__Problem A__
In the text on MCP and A2A, what kind of communication does MCP represent?
__Problem B__
Carry on the text on MCP and A2A, picking up after its final sentence.

__Text__
MCP and A2A get mentioned together, sometimes interchangeably. They’re not the same thing, and confusing them will lead you to solve the wrong problem.
MCP connects AI to your tools and data. When your AI assistant needs to query your CRM, read documents, or check inventory levels, that’s MCP (Model Context Protocol). It’s how an AI system reaches out to use external resources: databases, APIs, file systems.
A2A enables AI systems to coordinate with each other. When your customer service AI needs to work with your logistics AI to solve a complex fulfillment problem, that’s A2A (Agent-to-Agent). It’s how multiple AI systems collaborate on tasks that require different types of expertise.
When You Need MCP
MCP is relevant when you’re connecting a single AI system to external capabilities. Your AI assistant needs to:
- Query your CRM for customer history
- Read and analyze documents from SharePoint
- Check real-time inventory levels
- Execute actions in your business systems
This is AI-to-tool communication. The AI is using resources, not collaborating with peers.
When You Need A2A
A2A becomes relevant when you have multiple specialized AI systems that need to work together.
Complex problem resolution: Your IT helpdesk AI encounters a network issue it can’t resolve alone. Instead of escalating to a human, it coordinates with your network monitoring AI to gather diagnostics, consults with your vendor management AI to check service contracts, and works with your scheduling AI to coordinate maintenance.
Multi-stage processing: A contract arrives for review. Your document AI extracts key terms, identifies it needs legal review, and coordinates with your legal AI for analysis, your compliance AI for regulatory checks, and your workflow AI for routing approvals.
Dynamic resource allocation: Higher-than-expected demand shows up in your analytics. Your inventory AI already knows stock is tight. It pulls logistics into the conversation to redistribute from overstocked regions, then brings procurement online to expedite new supplies. Three systems, one coordinated response.

__Data extracts__
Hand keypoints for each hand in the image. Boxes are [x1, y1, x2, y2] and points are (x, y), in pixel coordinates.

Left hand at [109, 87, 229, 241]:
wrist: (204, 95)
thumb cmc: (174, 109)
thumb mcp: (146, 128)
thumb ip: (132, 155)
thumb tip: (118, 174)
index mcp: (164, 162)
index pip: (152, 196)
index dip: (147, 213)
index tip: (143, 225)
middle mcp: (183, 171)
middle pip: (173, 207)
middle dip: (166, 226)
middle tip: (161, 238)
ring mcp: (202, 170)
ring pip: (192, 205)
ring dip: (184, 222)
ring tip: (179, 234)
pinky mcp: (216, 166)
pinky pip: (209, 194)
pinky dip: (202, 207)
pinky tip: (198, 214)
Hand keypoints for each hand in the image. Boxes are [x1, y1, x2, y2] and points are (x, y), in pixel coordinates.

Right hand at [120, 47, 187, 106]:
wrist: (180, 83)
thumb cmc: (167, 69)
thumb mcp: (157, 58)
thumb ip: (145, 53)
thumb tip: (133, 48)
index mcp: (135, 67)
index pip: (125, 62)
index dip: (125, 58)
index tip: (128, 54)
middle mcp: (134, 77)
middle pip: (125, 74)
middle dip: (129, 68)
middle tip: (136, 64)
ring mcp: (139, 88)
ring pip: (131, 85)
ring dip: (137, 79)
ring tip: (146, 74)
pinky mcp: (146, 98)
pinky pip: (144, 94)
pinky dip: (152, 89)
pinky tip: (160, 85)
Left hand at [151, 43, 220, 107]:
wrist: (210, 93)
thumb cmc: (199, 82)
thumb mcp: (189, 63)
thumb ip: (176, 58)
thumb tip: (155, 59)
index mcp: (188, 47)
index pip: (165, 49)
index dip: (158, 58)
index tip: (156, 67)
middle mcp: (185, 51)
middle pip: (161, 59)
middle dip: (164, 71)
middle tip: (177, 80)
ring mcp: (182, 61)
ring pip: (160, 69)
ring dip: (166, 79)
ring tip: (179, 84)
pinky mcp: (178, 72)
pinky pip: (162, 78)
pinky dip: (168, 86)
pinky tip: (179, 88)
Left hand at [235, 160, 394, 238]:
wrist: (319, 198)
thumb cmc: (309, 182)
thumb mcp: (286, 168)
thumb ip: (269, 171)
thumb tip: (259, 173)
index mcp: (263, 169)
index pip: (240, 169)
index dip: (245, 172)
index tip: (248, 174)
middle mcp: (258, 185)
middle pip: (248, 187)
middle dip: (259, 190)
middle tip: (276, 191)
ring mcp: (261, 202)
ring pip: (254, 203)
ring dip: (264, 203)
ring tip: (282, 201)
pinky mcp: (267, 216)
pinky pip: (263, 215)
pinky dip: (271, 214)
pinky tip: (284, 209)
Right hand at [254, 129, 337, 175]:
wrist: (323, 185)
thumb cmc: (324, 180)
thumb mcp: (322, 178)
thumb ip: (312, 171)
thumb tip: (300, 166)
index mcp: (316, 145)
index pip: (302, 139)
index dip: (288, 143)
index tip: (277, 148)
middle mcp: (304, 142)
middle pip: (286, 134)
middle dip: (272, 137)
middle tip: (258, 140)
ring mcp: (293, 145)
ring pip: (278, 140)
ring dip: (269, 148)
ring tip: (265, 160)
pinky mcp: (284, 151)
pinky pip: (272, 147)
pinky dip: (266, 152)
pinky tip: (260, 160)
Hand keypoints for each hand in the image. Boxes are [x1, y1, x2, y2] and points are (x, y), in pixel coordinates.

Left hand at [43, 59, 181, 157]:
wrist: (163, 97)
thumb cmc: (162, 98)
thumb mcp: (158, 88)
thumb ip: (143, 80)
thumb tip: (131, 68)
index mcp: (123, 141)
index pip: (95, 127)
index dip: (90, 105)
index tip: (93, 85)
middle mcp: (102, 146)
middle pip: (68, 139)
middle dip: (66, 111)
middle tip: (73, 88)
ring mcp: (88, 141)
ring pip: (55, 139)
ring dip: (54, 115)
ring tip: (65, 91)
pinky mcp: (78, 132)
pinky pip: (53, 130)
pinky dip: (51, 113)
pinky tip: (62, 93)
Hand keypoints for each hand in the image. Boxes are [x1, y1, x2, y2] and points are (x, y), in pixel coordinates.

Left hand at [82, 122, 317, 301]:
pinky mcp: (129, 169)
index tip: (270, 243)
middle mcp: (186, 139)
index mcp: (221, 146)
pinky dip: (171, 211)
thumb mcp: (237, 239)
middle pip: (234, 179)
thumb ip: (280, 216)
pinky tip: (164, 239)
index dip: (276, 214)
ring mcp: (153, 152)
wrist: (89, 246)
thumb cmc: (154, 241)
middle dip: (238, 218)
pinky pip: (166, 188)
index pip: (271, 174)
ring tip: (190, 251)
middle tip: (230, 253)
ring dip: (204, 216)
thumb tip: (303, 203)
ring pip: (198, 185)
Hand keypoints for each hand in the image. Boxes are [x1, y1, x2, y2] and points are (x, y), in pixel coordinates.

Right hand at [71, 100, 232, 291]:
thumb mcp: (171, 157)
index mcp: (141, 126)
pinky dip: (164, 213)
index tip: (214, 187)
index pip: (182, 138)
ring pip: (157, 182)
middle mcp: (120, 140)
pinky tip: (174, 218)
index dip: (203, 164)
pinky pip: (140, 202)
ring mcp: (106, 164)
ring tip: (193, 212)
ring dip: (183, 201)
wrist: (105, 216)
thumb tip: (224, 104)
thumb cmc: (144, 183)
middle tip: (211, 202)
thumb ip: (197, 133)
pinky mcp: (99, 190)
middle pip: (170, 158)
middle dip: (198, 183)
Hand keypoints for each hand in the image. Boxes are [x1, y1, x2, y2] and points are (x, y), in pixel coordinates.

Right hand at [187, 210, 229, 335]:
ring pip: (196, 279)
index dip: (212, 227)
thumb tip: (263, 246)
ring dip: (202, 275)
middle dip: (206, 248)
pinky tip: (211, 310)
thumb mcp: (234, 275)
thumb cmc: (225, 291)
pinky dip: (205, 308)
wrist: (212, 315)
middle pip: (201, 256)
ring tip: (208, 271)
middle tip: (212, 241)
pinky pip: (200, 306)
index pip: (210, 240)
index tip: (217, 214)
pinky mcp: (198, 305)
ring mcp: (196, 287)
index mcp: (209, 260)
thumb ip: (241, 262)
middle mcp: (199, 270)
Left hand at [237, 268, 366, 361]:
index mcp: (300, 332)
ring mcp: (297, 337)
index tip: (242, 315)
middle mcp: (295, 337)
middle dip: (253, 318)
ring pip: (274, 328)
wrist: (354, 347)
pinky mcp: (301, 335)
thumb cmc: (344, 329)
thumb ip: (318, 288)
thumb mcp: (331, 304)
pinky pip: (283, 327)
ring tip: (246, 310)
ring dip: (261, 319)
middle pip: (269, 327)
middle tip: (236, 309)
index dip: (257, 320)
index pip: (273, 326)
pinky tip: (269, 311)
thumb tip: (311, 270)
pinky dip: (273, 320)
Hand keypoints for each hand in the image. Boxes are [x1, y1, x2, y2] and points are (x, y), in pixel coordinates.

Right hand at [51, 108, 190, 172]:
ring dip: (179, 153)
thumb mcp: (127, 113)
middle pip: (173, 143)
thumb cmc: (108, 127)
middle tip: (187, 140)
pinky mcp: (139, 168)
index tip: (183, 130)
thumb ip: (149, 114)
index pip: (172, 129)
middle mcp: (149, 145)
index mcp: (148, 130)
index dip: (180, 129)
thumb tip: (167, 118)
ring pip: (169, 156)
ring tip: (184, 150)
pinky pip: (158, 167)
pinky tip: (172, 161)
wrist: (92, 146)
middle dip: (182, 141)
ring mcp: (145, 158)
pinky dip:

__Response box A__
AI-to-tool communication.

__Response box B__
These scenarios require AI systems collaborating like a team of specialists, with delegation, coordination, and shared problem-solving. That’s fundamentally different from a single AI using tools.
The Practical Test
Ask yourself: Is my AI using something, or working with something?
If your customer service AI needs to look up order status, that’s MCP. It’s using your order management system as a tool.
If your customer service AI needs to collaborate with your logistics AI to create a custom delivery solution that neither could handle alone, that’s A2A. Two systems working together on a multi-step problem.
What This Means for Vendor Conversations
When evaluating AI platforms, these are different questions:
For MCP: “What systems can your AI connect to? What data sources can it access? What actions can it take?”
For A2A: “Can your AI delegate work to other AI systems? Can it receive delegated tasks? What protocols do you support for agent communication?”
Most organizations today need MCP. You have an AI system and you want it to access your data and tools.
A2A becomes relevant as you accumulate multiple AI systems and start thinking about orchestration: getting them to work together rather than operating as isolated tools. The protocol was developed by Google and is now managed by the Linux Foundation with broad vendor support, so it’s worth tracking even if you’re not ready to implement it.
Conflating them leads to asking the wrong questions and buying the wrong solutions.